# [RECORDS TO USE]
+ + + +

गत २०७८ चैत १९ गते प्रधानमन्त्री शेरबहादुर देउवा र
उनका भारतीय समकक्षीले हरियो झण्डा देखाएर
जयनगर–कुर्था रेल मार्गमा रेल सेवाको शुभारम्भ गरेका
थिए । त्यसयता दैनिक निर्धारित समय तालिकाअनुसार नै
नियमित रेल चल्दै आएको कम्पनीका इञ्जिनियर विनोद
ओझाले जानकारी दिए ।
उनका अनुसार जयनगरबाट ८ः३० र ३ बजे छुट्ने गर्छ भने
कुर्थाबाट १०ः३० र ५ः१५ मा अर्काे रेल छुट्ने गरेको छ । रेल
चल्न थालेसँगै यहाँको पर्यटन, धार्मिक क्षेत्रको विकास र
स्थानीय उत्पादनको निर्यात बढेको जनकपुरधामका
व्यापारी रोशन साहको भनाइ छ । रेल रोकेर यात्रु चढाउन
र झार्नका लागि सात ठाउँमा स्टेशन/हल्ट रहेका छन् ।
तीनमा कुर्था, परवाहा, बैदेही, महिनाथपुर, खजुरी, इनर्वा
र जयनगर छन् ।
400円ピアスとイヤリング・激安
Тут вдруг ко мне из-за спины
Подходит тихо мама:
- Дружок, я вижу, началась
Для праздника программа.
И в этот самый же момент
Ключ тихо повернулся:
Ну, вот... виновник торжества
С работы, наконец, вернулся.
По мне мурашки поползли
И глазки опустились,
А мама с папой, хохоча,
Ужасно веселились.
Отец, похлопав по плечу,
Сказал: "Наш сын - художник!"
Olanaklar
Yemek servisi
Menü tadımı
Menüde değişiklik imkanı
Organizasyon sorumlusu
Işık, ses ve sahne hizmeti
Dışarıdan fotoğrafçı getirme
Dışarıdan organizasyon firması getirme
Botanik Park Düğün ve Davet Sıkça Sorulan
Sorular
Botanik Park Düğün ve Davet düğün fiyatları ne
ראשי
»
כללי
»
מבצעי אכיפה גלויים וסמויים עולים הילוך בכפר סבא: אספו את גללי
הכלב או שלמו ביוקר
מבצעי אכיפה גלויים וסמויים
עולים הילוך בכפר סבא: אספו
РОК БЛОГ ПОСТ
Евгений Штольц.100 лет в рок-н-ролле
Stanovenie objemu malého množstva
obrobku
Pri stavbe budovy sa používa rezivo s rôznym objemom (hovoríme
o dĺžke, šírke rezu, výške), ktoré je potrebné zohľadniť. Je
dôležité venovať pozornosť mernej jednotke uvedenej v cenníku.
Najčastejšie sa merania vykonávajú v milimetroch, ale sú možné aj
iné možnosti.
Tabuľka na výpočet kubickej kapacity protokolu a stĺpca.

+ + + +

Starting at the first entry and ending at the last, reproduce each one exactly.

गत २०७८ चैत १९ गते प्रधानमन्त्री शेरबहादुर देउवा र
उनका भारतीय समकक्षीले हरियो झण्डा देखाएर
जयनगर–कुर्था रेल मार्गमा रेल सेवाको शुभारम्भ गरेका
थिए । त्यसयता दैनिक निर्धारित समय तालिकाअनुसार नै
नियमित रेल चल्दै आएको कम्पनीका इञ्जिनियर विनोद
ओझाले जानकारी दिए ।
उनका अनुसार जयनगरबाट ८ः३० र ३ बजे छुट्ने गर्छ भने
कुर्थाबाट १०ः३० र ५ः१५ मा अर्काे रेल छुट्ने गरेको छ । रेल
चल्न थालेसँगै यहाँको पर्यटन, धार्मिक क्षेत्रको विकास र
स्थानीय उत्पादनको निर्यात बढेको जनकपुरधामका
व्यापारी रोशन साहको भनाइ छ । रेल रोकेर यात्रु चढाउन
र झार्नका लागि सात ठाउँमा स्टेशन/हल्ट रहेका छन् ।
तीनमा कुर्था, परवाहा, बैदेही, महिनाथपुर, खजुरी, इनर्वा
र जयनगर छन् ।
400円ピアスとイヤリング・激安
Тут вдруг ко мне из-за спины
Подходит тихо мама:
- Дружок, я вижу, началась
Для праздника программа.
И в этот самый же момент
Ключ тихо повернулся:
Ну, вот... виновник торжества
С работы, наконец, вернулся.
По мне мурашки поползли
И глазки опустились,
А мама с папой, хохоча,
Ужасно веселились.
Отец, похлопав по плечу,
Сказал: "Наш сын - художник!"
Olanaklar
Yemek servisi
Menü tadımı
Menüde değişiklik imkanı
Organizasyon sorumlusu
Işık, ses ve sahne hizmeti
Dışarıdan fotoğrafçı getirme
Dışarıdan organizasyon firması getirme
Botanik Park Düğün ve Davet Sıkça Sorulan
Sorular
Botanik Park Düğün ve Davet düğün fiyatları ne
ראשי
»
כללי
»
מבצעי אכיפה גלויים וסמויים עולים הילוך בכפר סבא: אספו את גללי
הכלב או שלמו ביוקר
מבצעי אכיפה גלויים וסמויים
עולים הילוך בכפר סבא: אספו
РОК БЛОГ ПОСТ
Евгений Штольц.100 лет в рок-н-ролле
Stanovenie objemu malého množstva
obrobku
Pri stavbe budovy sa používa rezivo s rôznym objemom (hovoríme
o dĺžke, šírke rezu, výške), ktoré je potrebné zohľadniť. Je
dôležité venovať pozornosť mernej jednotke uvedenej v cenníku.
Najčastejšie sa merania vykonávajú v milimetroch, ale sú možné aj
iné možnosti.
Tabuľka na výpočet kubickej kapacity protokolu a stĺpca.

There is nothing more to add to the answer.